Twenty-nine RCTs (n=8,432) were included: 19 fully published, eight published only as abstracts and two unpublished. The sample size varied from 10 to 1,548.
No studies were blinded and all reported Jadad scores of 2 or 3. In 2 studies disease severity at baseline differed between the two groups. All RCTs had follow-up rates of at least 80%.
When studies were pooled, there was no significant difference between tight glucose control and standard care for hospital mortality (RR 0.93, 95% CI: 0.85, 1.03; 27 RCTs) or need for new dialysis (RR 0.96, 95% CI: 0.76, 1.20; 8 RCTs).
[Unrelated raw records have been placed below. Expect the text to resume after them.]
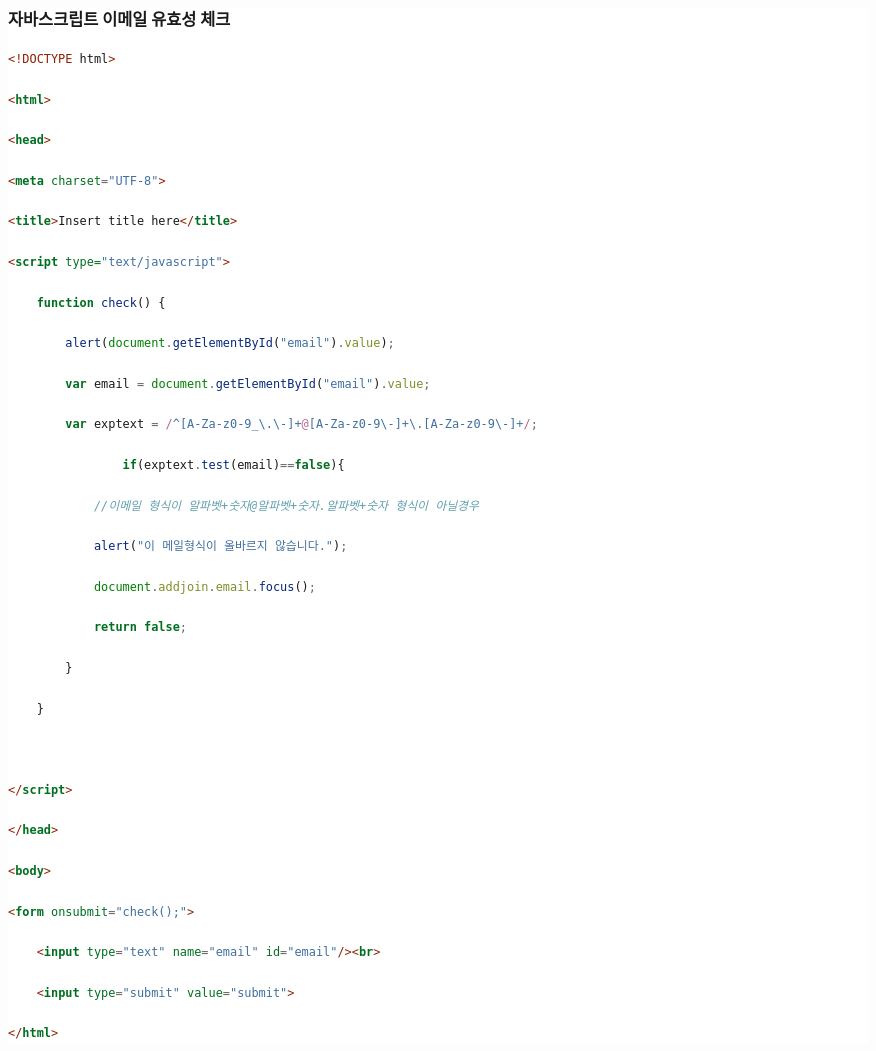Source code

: ### 자바스크립트 이메일 유효성 체크

```html
<!DOCTYPE html>

<html>

<head>

<meta charset="UTF-8">

<title>Insert title here</title>

<script type="text/javascript">

	function check() {		

		alert(document.getElementById("email").value);

		var email = document.getElementById("email").value;

		var exptext = /^[A-Za-z0-9_\.\-]+@[A-Za-z0-9\-]+\.[A-Za-z0-9\-]+/;

				if(exptext.test(email)==false){

			//이메일 형식이 알파벳+숫자@알파벳+숫자.알파벳+숫자 형식이 아닐경우			

			alert("이 메일형식이 올바르지 않습니다.");

			document.addjoin.email.focus();

			return false;

		}

	}

	

</script>

</head>

<body>

<form onsubmit="check();">

	<input type="text" name="email" id="email"/><br>

	<input type="submit" value="submit">	

</html>

```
Rates of septicaemia were significantly lower in the intervention group (RR 0.76, 95% CI: 0.59, 0.97; 9 RCTs), while rates of hypoglycaemia were significantly higher (RR 5.12, 95% CI: 4.09, 6.43; 15 RCTs).
Subgroup analyses showed that the significant effect of the intervention on septicaemia rate was observed only in the surgical ICU setting and not in medical or medical-surgical ICUs, and that very tight glucose control carried a higher risk of hypoglycaemia than moderately tight control.
Most subgroup and sensitivity analyses did not materially affect the results. Heterogeneity was noted in some subgroup analyses. The funnel plot showed no indication of publication bias for hospital mortality.